Entries provided —
——

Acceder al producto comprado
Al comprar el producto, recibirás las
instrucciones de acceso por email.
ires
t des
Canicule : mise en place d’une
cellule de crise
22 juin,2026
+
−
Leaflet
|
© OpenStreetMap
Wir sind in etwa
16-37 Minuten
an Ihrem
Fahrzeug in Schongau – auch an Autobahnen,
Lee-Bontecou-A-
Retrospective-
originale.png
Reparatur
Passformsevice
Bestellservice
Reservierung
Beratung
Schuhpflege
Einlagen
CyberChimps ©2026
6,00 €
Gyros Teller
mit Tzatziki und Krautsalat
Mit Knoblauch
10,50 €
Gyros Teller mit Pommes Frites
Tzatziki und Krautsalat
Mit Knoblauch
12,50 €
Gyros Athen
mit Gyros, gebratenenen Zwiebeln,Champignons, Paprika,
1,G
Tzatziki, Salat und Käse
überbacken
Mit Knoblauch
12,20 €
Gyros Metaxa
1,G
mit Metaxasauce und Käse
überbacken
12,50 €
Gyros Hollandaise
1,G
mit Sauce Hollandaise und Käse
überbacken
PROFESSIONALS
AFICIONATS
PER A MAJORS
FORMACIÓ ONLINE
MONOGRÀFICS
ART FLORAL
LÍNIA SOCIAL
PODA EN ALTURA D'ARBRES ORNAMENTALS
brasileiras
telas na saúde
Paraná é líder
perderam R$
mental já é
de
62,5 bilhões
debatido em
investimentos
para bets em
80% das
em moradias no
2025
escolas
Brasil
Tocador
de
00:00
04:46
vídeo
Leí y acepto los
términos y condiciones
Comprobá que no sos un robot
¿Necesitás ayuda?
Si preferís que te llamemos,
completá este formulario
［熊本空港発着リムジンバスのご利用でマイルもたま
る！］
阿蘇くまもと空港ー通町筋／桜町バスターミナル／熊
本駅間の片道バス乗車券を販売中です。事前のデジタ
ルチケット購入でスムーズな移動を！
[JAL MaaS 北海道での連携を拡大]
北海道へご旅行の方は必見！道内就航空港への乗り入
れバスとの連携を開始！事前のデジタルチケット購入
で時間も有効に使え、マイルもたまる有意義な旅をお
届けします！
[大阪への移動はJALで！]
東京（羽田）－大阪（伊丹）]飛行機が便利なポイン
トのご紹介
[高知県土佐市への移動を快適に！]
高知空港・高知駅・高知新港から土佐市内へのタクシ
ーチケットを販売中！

——

Exercise directions — Whenever a line of the material above contains the string "Teller", copy that line out.

Exercise output —
Gyros Teller
Gyros Teller mit Pommes Frites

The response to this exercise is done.